MATERIAL FOR THIS EXERCISE: Begin
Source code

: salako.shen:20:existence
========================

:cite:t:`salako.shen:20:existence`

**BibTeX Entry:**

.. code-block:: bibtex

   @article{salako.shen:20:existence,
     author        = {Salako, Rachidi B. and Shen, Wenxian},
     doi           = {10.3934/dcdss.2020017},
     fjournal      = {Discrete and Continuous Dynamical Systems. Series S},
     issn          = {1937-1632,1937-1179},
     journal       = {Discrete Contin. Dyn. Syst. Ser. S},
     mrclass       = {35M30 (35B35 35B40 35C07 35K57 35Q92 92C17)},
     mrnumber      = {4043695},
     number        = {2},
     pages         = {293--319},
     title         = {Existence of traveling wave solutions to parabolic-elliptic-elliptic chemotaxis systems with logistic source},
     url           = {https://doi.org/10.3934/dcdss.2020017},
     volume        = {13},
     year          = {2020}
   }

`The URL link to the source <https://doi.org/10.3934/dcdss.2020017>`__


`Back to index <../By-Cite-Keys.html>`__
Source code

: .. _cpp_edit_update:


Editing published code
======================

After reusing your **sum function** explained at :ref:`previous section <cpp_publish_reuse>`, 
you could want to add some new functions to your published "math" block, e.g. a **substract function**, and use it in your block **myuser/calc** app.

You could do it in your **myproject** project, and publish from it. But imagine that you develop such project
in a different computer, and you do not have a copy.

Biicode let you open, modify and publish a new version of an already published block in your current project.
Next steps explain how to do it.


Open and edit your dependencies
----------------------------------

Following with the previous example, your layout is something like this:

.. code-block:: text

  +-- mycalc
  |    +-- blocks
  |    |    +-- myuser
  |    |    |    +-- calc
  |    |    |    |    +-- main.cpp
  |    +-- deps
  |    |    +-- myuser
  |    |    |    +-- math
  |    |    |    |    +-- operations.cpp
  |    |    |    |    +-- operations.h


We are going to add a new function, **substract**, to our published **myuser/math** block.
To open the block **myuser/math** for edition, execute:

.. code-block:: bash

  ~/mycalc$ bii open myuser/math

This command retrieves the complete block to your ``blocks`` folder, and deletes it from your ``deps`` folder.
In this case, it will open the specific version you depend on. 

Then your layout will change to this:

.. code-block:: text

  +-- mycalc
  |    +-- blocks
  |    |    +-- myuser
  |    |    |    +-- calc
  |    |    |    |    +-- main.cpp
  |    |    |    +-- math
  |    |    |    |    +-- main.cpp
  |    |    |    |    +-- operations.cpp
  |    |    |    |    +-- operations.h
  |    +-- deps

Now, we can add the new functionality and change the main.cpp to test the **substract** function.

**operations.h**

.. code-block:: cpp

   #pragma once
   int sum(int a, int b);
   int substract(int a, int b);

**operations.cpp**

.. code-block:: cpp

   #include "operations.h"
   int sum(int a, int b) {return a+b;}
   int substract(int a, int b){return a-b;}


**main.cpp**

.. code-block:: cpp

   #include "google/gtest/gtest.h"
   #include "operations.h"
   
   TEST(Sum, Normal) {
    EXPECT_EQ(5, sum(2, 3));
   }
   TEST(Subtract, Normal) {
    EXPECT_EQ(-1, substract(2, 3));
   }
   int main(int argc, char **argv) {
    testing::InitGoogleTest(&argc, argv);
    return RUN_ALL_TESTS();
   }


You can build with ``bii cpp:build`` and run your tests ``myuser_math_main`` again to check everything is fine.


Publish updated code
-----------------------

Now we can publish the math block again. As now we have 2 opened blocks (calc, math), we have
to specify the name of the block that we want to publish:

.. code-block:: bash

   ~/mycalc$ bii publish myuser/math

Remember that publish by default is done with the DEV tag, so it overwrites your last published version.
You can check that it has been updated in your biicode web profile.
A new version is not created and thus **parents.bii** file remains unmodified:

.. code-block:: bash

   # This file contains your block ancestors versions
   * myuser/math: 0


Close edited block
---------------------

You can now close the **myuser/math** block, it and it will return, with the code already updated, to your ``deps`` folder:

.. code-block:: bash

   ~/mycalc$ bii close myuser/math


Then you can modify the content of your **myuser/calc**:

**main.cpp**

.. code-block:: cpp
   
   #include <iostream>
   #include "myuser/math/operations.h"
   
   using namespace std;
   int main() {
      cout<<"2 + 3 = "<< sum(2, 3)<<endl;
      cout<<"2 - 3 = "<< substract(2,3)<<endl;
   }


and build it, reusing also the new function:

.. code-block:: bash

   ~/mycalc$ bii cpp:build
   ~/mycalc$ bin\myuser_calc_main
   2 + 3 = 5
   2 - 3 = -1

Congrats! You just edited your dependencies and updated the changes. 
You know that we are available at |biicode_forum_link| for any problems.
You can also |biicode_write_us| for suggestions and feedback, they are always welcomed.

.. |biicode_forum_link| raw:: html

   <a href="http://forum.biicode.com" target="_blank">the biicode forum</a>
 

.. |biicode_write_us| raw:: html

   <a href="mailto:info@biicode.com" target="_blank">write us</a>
MATERIAL FOR THIS EXERCISE: End
EXERCISE: Everything from the line with "EXPECT_EQ(5, sum(2, 3));" through the line with "Publish updated code" should be written out exactly as it appears above, end lines included, and nothing outside that range.

ANSWER TO THIS TASK:
    EXPECT_EQ(5, sum(2, 3));
   }
   TEST(Subtract, Normal) {
    EXPECT_EQ(-1, substract(2, 3));
   }
   int main(int argc, char **argv) {
    testing::InitGoogleTest(&argc, argv);
    return RUN_ALL_TESTS();
   }


You can build with ``bii cpp:build`` and run your tests ``myuser_math_main`` again to check everything is fine.


Publish updated code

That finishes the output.